Larry Fondation hears original worlds at launderettes and the rave of demons at the park foundations. The nights are angry and so are the shadows that haunt the memories of broken promises in this exceptional novel.… Angry Nights could cure the cruelties of silence.
Angry Nights
Larry Fondation
Angry Nights is a novel about buried life in the darkest corner of the darkest alley in Los Angeles. And yet, for all its sense of doom, this illuminating novel is also about the force of life interrupting through the rubble of the inner city. Manic, defeated and yet curiously determined. Angry Nights is a thoughtful picture of our postmodern zeitgeist, where the system interfaces flesh and concrete.

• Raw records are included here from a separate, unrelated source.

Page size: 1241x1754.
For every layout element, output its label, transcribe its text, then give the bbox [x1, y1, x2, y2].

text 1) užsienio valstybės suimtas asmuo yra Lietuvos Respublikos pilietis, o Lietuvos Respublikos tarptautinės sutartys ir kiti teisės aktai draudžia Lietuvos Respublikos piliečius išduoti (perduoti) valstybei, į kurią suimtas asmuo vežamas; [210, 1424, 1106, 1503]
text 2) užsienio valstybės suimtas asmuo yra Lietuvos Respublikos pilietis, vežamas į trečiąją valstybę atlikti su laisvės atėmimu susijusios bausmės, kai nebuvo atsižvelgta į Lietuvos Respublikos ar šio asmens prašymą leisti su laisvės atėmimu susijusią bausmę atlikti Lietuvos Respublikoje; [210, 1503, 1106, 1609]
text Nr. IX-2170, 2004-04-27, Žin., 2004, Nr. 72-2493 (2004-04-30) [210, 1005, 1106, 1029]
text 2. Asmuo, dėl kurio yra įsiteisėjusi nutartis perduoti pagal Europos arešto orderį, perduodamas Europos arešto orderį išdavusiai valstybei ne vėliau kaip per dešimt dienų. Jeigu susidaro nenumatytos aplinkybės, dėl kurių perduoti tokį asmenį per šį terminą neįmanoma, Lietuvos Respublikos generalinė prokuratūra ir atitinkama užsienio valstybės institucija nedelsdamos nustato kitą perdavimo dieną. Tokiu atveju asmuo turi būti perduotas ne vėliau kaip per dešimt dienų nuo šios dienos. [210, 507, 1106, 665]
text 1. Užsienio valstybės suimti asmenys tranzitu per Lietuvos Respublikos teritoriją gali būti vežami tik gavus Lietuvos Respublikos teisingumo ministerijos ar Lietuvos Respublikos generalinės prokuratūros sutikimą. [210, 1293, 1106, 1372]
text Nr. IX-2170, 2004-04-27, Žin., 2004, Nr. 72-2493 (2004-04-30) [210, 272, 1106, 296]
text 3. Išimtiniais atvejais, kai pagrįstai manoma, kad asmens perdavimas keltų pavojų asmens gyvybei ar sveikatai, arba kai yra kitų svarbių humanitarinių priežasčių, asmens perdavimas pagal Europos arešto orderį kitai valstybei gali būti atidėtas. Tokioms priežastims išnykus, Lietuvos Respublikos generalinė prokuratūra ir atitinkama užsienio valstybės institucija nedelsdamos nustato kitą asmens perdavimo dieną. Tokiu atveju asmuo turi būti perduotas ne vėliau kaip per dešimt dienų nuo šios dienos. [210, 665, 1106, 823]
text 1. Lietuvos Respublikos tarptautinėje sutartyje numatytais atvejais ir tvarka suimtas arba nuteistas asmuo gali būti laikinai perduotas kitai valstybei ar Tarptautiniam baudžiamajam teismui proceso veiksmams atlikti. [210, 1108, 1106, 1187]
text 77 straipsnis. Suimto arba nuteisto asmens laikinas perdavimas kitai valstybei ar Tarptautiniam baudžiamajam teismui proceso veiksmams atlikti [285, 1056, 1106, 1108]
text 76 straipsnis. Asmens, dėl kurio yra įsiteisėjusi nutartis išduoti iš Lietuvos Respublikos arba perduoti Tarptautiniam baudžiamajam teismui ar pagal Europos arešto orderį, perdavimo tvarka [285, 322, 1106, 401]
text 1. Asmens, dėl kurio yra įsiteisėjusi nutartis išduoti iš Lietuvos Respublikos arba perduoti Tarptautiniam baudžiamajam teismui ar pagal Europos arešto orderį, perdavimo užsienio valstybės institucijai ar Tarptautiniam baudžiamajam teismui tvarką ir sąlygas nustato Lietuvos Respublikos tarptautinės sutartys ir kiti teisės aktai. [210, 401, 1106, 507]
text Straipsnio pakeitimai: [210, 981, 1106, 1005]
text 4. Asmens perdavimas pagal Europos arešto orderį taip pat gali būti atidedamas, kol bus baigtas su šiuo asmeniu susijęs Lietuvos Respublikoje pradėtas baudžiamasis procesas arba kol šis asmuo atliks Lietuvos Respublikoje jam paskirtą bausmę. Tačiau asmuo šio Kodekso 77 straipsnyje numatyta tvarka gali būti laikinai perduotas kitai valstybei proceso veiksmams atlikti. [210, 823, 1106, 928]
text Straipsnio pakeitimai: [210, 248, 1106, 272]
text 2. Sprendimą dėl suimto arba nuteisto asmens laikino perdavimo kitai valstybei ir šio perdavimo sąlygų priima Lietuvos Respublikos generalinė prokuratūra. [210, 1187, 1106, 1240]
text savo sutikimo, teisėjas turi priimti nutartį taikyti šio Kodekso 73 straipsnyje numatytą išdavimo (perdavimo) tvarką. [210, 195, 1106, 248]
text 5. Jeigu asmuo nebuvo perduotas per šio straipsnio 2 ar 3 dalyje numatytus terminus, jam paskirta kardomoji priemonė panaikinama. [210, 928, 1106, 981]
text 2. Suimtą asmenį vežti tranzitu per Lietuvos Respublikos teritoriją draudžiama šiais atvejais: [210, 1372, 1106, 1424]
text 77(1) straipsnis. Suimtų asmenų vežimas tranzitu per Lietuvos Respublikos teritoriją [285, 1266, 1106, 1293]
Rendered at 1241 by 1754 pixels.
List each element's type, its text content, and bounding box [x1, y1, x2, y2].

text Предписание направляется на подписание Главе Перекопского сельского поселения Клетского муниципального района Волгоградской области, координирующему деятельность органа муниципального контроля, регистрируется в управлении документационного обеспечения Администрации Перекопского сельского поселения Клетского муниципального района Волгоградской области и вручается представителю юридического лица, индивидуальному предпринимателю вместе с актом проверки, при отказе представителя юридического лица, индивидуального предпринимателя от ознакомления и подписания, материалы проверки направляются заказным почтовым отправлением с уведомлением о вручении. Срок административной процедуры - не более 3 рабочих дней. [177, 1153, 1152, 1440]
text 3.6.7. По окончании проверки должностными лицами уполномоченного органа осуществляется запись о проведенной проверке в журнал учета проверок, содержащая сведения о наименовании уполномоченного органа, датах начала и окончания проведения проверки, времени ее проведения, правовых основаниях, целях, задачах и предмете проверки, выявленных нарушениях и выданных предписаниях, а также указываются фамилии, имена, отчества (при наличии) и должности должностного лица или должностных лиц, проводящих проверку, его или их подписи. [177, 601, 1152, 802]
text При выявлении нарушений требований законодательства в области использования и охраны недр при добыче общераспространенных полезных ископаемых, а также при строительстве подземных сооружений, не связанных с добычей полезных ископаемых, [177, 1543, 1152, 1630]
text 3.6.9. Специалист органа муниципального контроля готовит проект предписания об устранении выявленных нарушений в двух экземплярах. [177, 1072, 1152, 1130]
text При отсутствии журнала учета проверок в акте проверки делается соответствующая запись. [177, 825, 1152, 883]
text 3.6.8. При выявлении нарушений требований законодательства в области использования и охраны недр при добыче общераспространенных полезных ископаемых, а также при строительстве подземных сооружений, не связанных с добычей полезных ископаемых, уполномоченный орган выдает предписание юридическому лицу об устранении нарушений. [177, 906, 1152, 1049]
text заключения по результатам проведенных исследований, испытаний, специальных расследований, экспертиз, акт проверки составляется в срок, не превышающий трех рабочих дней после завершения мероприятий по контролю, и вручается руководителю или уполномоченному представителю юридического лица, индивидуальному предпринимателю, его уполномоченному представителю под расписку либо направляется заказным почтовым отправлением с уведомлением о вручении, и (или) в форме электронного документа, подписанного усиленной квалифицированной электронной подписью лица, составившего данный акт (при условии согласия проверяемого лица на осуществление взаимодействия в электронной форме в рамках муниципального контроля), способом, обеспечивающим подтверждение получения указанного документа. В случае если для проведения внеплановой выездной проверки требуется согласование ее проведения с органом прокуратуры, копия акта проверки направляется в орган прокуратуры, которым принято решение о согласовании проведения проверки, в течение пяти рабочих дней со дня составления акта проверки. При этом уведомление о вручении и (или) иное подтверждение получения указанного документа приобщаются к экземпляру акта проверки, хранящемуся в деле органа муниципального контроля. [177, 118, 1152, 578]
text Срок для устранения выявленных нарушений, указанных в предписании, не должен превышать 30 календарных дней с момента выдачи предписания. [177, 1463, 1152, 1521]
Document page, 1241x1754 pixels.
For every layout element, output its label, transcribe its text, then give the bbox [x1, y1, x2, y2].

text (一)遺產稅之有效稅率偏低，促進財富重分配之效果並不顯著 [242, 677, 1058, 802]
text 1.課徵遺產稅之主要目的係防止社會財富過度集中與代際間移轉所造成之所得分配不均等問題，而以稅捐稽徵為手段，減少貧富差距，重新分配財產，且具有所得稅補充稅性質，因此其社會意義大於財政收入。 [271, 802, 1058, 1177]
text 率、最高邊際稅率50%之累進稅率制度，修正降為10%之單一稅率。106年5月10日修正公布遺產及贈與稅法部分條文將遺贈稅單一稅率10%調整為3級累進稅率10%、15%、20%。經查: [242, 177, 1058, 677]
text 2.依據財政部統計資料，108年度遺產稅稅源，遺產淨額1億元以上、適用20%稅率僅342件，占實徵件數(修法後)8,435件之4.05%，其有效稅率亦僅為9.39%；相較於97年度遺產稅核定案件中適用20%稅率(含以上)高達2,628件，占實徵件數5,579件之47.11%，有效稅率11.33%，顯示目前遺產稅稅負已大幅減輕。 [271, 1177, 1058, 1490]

Angry Nights is about a world where betrayal can become a part of the structure of everyday experience. Poz and Army, best of friends, jointly imagine a murder which will make Poz $5,000. By the end of their conversation, it occurs to Poz that he now must kill Army because “I told you too much.” One character hands the keys to her dead boyfriend’s car to a stranger in a dark movie theater. Another shoots rats in the dark to prepare for “Zen murder” in the urban jungle.
At a time when the plight of urban America increasingly makes for grim headlines and when some have even cast the very future of our cities in doubt, Angry Nights provides a gripping account of life in the American inner city. In prose that is terse and bristling with tension, Angry Nights reveals a highly charged world that many of us fear, or worse, prefer to deny. Like novels such as A Clockwork Orange and Last Exit to Brooklyn, Angry Nights points to a reality we can only ignore at our peril.
Angry Nights is the most compelling debut of fiction I’ve read since Denis Johnson’s Angels. Fondation’s characters, stripped by poverty of all pretense, exist in an inner city world where hope is constricted and joy desperate and limited. For all that, these characters persevere, continue groping for transcendence, looking for — and finding — reasons to go on. Neither sensationalistic nor unremittingly bleak, Angry Nights is engrossing and entertaining at the same time it is thoroughly horrifying. It should be read not only by those interested in the future of fiction — but by anyone interested in the future of this world.
Larry Fondation hears original worlds at launderettes and the rave of demons at the park foundations. The nights are angry and so are the shadows that haunt the memories of broken promises in this exceptional novel. The interior stories uncover bullet holes, bitten nails, open sores and other common miseries with the ironic manner of a barefoot game show host. The characters are wise, and some of them are measured with a brush of violence in curt conversations. Angry Nights could cure the cruelties of silence.